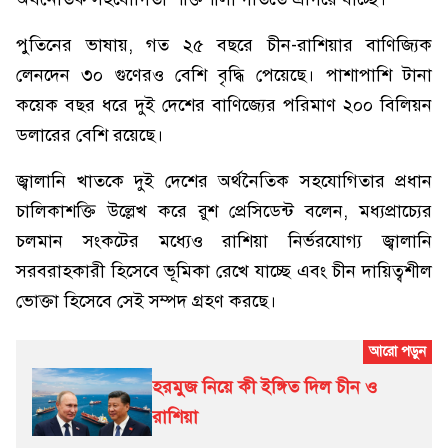
পুতিনের ভাষায়, গত ২৫ বছরে চীন-রাশিয়ার বাণিজ্যিক
লেনদেন ৩০ গুণেরও বেশি বৃদ্ধি পেয়েছে। পাশাপাশি টানা
কয়েক বছর ধরে দুই দেশের বাণিজ্যের পরিমাণ ২০০ বিলিয়ন
ডলারের বেশি রয়েছে।
জ্বালানি খাতকে দুই দেশের অর্থনৈতিক সহযোগিতার প্রধান
চালিকাশক্তি উল্লেখ করে রুশ প্রেসিডেন্ট বলেন, মধ্যপ্রাচ্যের
চলমান সংকটের মধ্যেও রাশিয়া নির্ভরযোগ্য জ্বালানি
সরবরাহকারী হিসেবে ভূমিকা রেখে যাচ্ছে এবং চীন দায়িত্বশীল
ভোক্তা হিসেবে সেই সম্পদ গ্রহণ করছে।
হরমুজ নিয়ে কী ইঙ্গিত দিল চীন ও
রাশিয়া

→ Job item:
The lines wanted are those from the one holding "জ্বালানি খাতকে দুই" through the final line of the listing; print them exactly.

→ Response to this task:
জ্বালানি খাতকে দুই দেশের অর্থনৈতিক সহযোগিতার প্রধান
চালিকাশক্তি উল্লেখ করে রুশ প্রেসিডেন্ট বলেন, মধ্যপ্রাচ্যের
চলমান সংকটের মধ্যেও রাশিয়া নির্ভরযোগ্য জ্বালানি
সরবরাহকারী হিসেবে ভূমিকা রেখে যাচ্ছে এবং চীন দায়িত্বশীল
ভোক্তা হিসেবে সেই সম্পদ গ্রহণ করছে।
হরমুজ নিয়ে কী ইঙ্গিত দিল চীন ও
রাশিয়া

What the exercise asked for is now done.